Rwanda : «kwibuka27», souviens-toi…27 ans après

«Kwibuka 27», vingt-sept ans déjà, jour pour jour, une explosion dans le ciel de Kigali à l’heure où le drame vespéral prenait fin…Une chape de plomb tomba sur la ville quand la voix de Bagasora annonca la mort du Président Habyarimana dans l’attentat contre son avion de commandement de retour d’Arusha.
Deux jours plus tôt, officier de permanence à la gendarmerie rwandaise, je finissais ma ronde à travers les points sensibles de Kigali avec un effort particulier sur l’aéroport Grégoire Kayibanda, notant au passage l’impressionnant dispositif autour du salon d’honneur présidentiel en flanc de coteau.
Kigali restait dans ce calme précaire qu’on lui connaît depuis la mise en œuvre des Accords d’Arusha en ce début d’année 1994.
Mais l’arrivée de la délégation du Fpr, désignée pour intégrer le Gouvernement de Transition à Base Elargi (Bbtg) et du «Bataillon de Kigali» chargé de leur sécurité avait suscité un énorme espoir d’une paix prochaine, vite douché par les manœuvres dilatoires du Président Habyarimana et de son clan, retardant ainsi la mise en place des institutions de la Transition.
Ces manœuvres consistaient d’abord à diviser les partis politiques participant à la mise en place du Gouvernement et de l’Assemblée nationale de Transition suivant la fracture ethnique, et surtout à exiger la réintégration du parti extrémiste hutu, le Cdr, forclos pour avoir refusé de ratifier les Acccords d’Arusha.
Cette dernière exigence fut la pierre d’achoppement qui retardait la mise en place du Gouvernement et de l’Assemblée nationale de Transition, malgré plusieurs tentatives par la Minuar. Le clan du President avait peur de se retrouver en minorité dans les instances de la transition et faisait tout son possible pour avoir au moins une minorité de blocage à l’Assemblée nationale, en plus d’avoir l’impression d’être mieux préparé militairement qu’en 1990 au moment de la signature des “Accords d’Arusha”.
Ces manœuvres dilatoires avaient fini par exaspérer les Nations unies et les médiateurs, d’autant plus que se profilait à l’horizon la fin du mandat de la Mission des Nations unies d’Assistance au Rwanda (Minuar) prévue le 6 avril !
Habyarimana se devait donc de se rendre à Arusha pour s’engager à lever tous les obstacles au processus de paix pour que les Nations unies prorogent le mandat de la mission de paix !
Avec quelles nouvelles résolutions le Président rwandais rentrait-il à Kigali, accompagné de son homomogue du Burundi ?
On ne le saura jamais, son avion ayant été abattu au-dessus de la capitale rwandaise en final sur un aéroport pourtant ceinturé par les unités d’élite de la Garde présidentielle !

**Détails de la tâche**
Reproduisez tel quel le passage du texte sur Kwibuka 27 au Rwanda qui s'ouvre sur les mots contenant "Kigali restait dans" et se clôt sur "de la Transition.". Les enregistrements qui suivent forment un matériel à part.

**Matériel d'étude**
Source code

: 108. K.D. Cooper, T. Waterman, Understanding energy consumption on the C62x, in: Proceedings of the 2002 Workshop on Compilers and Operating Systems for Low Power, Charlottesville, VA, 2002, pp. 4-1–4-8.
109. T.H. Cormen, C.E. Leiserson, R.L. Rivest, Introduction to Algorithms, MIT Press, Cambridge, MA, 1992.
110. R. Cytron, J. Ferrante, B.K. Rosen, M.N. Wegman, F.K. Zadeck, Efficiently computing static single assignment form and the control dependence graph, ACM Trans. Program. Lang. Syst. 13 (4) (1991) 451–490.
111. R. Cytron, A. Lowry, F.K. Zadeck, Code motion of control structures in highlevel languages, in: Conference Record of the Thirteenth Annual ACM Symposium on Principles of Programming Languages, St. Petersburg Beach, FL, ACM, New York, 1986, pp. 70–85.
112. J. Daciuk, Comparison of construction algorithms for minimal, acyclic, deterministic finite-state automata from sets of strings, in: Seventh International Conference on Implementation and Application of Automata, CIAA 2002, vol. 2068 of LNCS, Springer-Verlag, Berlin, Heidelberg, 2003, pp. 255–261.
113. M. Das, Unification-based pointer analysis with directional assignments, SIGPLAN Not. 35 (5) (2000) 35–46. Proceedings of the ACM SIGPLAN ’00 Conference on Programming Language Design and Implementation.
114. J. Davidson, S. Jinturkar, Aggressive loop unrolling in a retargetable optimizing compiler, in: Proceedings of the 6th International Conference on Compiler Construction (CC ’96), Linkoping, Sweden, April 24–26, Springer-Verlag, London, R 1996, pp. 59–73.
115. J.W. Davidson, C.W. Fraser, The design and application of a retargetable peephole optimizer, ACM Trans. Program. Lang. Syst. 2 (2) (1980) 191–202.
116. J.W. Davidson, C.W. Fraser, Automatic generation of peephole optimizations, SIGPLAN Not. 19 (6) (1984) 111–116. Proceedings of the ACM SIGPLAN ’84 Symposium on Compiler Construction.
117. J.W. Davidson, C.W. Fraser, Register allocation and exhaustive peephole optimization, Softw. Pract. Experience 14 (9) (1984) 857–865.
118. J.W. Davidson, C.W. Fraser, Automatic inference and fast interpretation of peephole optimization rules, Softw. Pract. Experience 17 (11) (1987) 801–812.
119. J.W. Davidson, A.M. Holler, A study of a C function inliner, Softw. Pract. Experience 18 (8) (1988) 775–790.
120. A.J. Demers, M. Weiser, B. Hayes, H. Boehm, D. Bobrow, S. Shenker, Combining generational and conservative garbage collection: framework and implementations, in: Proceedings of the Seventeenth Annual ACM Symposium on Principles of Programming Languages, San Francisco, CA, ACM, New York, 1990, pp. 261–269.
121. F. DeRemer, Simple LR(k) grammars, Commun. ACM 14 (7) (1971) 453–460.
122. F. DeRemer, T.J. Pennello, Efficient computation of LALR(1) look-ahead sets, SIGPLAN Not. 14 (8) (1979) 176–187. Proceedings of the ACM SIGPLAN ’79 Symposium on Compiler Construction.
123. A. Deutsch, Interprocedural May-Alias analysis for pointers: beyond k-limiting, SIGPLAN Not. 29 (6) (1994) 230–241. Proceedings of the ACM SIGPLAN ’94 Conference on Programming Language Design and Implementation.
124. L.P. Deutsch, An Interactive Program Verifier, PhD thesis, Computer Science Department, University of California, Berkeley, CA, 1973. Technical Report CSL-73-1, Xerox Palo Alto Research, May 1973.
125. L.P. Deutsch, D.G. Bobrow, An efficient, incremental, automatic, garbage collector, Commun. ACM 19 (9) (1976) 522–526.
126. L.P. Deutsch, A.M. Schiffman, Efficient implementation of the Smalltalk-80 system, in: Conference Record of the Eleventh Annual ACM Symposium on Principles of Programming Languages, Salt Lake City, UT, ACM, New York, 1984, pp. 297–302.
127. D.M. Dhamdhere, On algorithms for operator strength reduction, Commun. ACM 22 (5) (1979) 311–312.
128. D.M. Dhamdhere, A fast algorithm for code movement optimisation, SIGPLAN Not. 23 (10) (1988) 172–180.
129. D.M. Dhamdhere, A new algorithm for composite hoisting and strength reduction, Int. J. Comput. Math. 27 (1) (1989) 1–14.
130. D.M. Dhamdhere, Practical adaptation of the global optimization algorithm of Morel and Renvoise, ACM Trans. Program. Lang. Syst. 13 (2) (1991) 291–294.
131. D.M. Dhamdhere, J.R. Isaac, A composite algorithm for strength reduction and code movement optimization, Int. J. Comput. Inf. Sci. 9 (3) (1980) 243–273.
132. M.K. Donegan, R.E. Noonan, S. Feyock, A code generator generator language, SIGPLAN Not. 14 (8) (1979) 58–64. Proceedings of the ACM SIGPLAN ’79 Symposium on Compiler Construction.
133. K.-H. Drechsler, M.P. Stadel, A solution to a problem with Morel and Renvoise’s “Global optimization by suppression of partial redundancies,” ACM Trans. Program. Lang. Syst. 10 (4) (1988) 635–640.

**Réponse**
Kigali restait dans ce calme précaire qu’on lui connaît depuis la mise en œuvre des Accords d’Arusha en ce début d’année 1994.
Mais l’arrivée de la délégation du Fpr, désignée pour intégrer le Gouvernement de Transition à Base Elargi (Bbtg) et du «Bataillon de Kigali» chargé de leur sécurité avait suscité un énorme espoir d’une paix prochaine, vite douché par les manœuvres dilatoires du Président Habyarimana et de son clan, retardant ainsi la mise en place des institutions de la Transition.